4) As the struggle has take a turn for the local, with thousands of activists diving into the minutiae of recall campaigns, dealing with the legalities concerning the fourteen absent Dem senators, and countless other details of hard-slog politicking, the international dimensions are fading from front-line consciousness. As it happens, the main battle from the other side of the globe is no longer a peaceful occupation of Tahrir Square, but a shooting civil war in Libya, complete with hundreds of gruesome deaths, displaced peoples, and a paralysis in international response. Thus, the comparisons no longer suit.
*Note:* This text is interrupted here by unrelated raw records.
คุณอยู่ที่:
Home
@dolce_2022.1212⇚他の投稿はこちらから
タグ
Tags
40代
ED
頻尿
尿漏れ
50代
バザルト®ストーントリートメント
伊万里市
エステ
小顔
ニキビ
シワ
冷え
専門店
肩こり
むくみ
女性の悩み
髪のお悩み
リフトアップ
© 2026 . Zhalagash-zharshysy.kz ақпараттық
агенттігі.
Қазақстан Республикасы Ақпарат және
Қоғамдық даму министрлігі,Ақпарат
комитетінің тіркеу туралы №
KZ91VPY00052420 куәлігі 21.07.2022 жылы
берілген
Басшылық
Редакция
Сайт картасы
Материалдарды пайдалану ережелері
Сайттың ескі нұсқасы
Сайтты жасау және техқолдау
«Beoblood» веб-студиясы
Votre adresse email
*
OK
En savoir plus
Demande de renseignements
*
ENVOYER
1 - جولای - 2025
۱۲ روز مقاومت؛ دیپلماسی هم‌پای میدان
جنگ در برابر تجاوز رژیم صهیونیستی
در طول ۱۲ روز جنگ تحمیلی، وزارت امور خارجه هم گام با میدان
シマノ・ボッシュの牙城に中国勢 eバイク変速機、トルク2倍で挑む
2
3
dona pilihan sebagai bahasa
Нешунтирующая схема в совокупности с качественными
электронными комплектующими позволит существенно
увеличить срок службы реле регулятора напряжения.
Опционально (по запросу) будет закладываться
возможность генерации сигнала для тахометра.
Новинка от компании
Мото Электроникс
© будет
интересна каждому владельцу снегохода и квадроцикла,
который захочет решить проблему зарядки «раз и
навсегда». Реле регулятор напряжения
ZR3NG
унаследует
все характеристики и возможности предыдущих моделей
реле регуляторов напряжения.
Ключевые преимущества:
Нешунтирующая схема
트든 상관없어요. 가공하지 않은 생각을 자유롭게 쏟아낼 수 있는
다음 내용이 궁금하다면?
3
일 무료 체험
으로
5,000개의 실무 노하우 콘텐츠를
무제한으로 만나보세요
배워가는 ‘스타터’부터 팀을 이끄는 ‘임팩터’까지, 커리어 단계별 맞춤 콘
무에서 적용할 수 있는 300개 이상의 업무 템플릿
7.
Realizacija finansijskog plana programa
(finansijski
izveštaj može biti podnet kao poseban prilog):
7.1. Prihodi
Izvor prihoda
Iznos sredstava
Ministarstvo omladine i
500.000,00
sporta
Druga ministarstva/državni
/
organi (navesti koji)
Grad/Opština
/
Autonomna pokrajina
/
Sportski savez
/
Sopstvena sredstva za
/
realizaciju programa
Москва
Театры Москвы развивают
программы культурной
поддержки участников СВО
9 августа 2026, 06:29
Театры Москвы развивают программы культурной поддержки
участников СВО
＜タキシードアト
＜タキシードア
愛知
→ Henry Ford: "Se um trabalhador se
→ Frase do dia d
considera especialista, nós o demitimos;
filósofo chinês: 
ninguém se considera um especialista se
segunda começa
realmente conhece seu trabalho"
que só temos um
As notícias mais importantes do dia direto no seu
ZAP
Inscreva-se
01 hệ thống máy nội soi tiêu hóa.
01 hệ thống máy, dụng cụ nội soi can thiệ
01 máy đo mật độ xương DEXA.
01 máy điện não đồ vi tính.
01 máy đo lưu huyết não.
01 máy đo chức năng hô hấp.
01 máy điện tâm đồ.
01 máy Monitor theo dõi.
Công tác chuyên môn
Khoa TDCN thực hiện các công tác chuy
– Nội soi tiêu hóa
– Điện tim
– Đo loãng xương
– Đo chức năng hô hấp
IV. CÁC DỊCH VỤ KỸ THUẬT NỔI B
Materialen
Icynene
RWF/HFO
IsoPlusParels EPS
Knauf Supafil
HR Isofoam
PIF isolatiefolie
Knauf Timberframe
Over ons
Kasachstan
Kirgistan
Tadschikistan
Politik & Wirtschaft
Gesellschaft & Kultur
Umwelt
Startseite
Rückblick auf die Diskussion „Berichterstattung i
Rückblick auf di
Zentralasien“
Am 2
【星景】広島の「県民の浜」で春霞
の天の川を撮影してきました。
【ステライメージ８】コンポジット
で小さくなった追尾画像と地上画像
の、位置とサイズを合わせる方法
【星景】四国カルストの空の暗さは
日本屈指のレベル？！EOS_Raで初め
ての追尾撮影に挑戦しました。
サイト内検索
But even without convenient parallels that insist on connection, I hope it is not lost to people both inside and outside of Wisconsin, inside and outside of the US—what’s happening in Wisconsin matters to the world, for the following reason. The election last November of Scott Walker along with Ron Johnson’s defeat of Russ Feingold for a Wisconsin US Senate seat were taken by the national GOP as a model and pathway to their future power, so much so that Wisconsin GOP head Reince Priebus was elected to lead the Republican National Committee shortly after, and then Janesville, Wisc., congressman Paul Ryan was granted the slot to respond to Obama’s State of the Union address. Walker is seen as the operations guy, Priebus the strategist, and Ryan the policy brains—the rising star triumvirate of the GOP. Because of their national prominence, if they manage to win the day in Wisconsin, the rest of the world will feel no doubt feel the effects. If we win, we will have struck a blow against all three. How to reinstall the internationalism of the movement’s first week under these changed conditions is the challenge.